By Tim Landgrave
In any new enterprise system design using SQL Server, the architect has to make some key decisions regarding the structure of the data and the location of the application logic that will manage it. SQL Server has its own programming language (Transact-SQL or TSQL) that developers can use to manage data access, code business logic, and control transactions.
Using TSQL, developers can create stored procedures that encapsulate data access in reusable blocks of code that are precompiled and have their own permission sets. A special set of stored procedures, called triggers, is available for each table in a database. Triggers are “fired” when specific database events—such as Insert, Delete, or Update—occur to an underlying table. Using triggers, developers can write business logic that is event based so that changes to other SQL Server objects are driven by the Insert, Delete, and Update events for a given table.
Given this flexibility, why wouldn’t you write as much of the business logic as possible in TSQL and put it in the database?

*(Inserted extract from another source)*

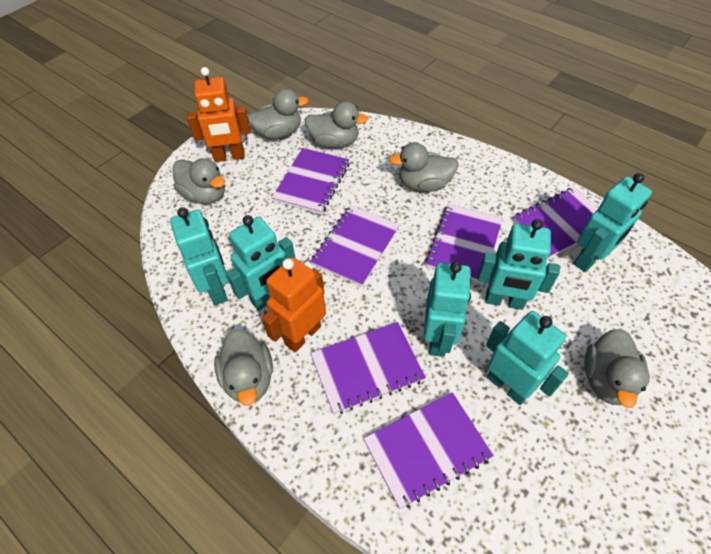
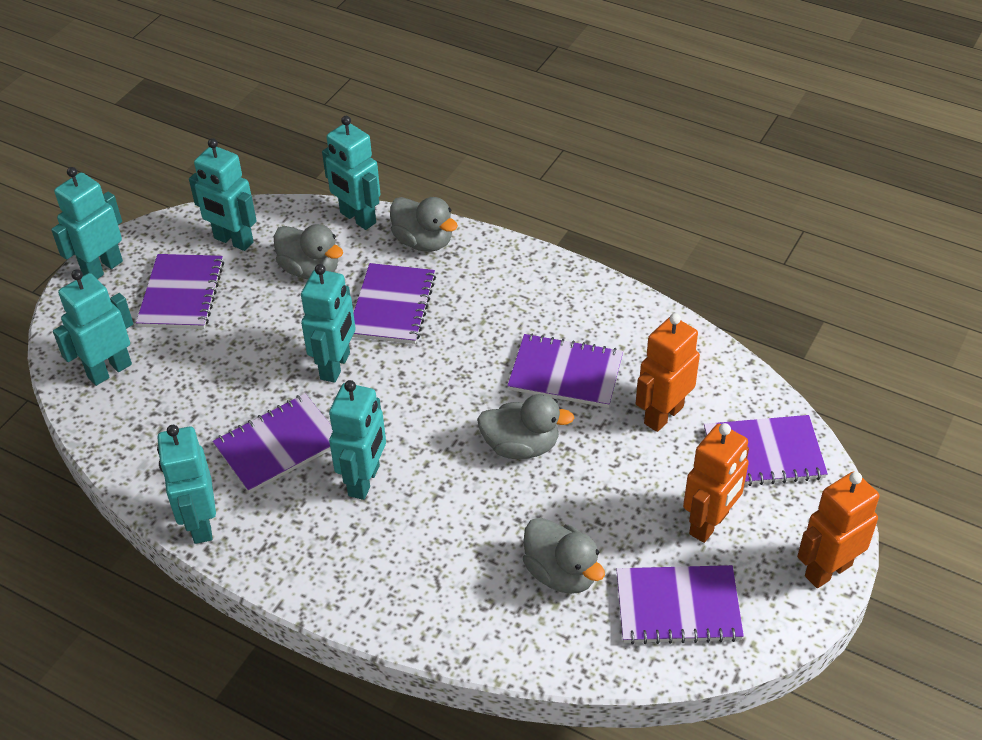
grey duck: [172,158,225,204] [214,329,273,406] [248,88,309,139] [305,101,368,148] [389,142,458,192] [584,329,650,408] = 6 -> [274,224,343,279] [390,197,458,252] [477,394,574,459] [523,517,605,594] = 4
orange robot: [187,67,251,162] [262,257,326,353] = 2 -> [636,313,700,432] [683,423,749,543] [797,471,879,588] = 3
turquoise robot: [170,207,229,305] [226,215,295,311] [424,262,471,357] [478,219,560,310] [486,311,569,405] [574,173,652,272] = 6 -> [51,167,123,279] [53,269,133,386] [157,425,216,544] [189,138,257,251] [301,264,355,383] [322,116,380,230] [329,380,386,500] = 7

Using TSQL to develop the application logic repository
There are certainly some logical reasons for using TSQL as the application logic repository not only for a single application, but also for a group of applications that need access to the same data. By centralizing data access and the business rules that manage that data in the SQL server, you can configure the security in such a way that no application will use the underlying data without going through the business rules first.
This is a common database paradigm for most two-tier client-server applications. This architecture places all of the business logic and data access in the back-end server and the rich presentation logic in the client. The client manages views of the business process and data, but does no local processing other than display rendering. Although this architecture has the potential to reduce maintenance costs by placing all of the business logic in a central repository, it does so at the price of reduced scalability.
I worked with a customer recently who had spent hundreds of man-months and thousands of dollars creating a very intricate application that used TSQL to manage all of its application logic. Although the architecture was quite elegant and performed very well with 10 to 15 users, it was too slow to be usable with 20 users. By adding processors to the SQL server, the customer was able to get about 60 simultaneous users on the system. But this was well short of their desired 100-user goal, and it made the company’s plan to open the application on the Internet impossible to execute. Because stored procedures and triggers only operate on local data, the customer couldn’t break the application into multiple SQL servers to support higher scalability. Instead the customer had to overhaul the application dramatically.
Using .NET classes for application logic
What this customer discovered the hard way, most application designers are now recognizing at the architecture phase—an n-tier architecture with application logic contained in a central set of .NET classes increases the flexibility and scalability of an application. Since TSQL is primarily a data manipulation language, it’s unwieldy, but it is possible to write complex business logic using TSQL.
Developers using the .NET Framework have their choice of languages to use when developing the application’s core business processes. This flexibility allows you to match the application requirements to the development language or development resources that make the most sense for your organization. And if developed properly, the objects that encapsulate these business processes can run on multiple machines and share the same underlying database server. When unburdened from processing TSQL business logic, the SQL server can handle huge numbers of simultaneous requests.
Row operations vs. set operations
When deciding whether to use row or set operations at the architect stage, one of the key guidelines to follow is to use TSQL for set operations and .NET for row operations. Bringing large sets of data across a network connection will impact the overall performance of your application, so it makes sense to process them at the server whenever possible. But SQL Server cursors are very expensive objects in terms of memory and processing power, so creating a cursor to iterate through a set of records and operate on them individually doesn’t generally make sense.
When you need to perform row-based processing that includes either complex procedural logic or operations that are CPU intensive, you should retrieve the rows from the server and process them in middle-tier objects.
If you want to see an example of how to encapsulate your data access into middle-tier objects, download the Data Access Application Block from MSDN. This is a reusable data access sub-system with source code upon which you can base your own database or application-specific data access objects.
By creating reusable .NET application frameworks to handle most application logic and using TSQL-based stored procedures as a security boundary and a mechanism for server-side set-based operations, you can create applications that take advantage of the best features of both TSQL and the .NET Framework.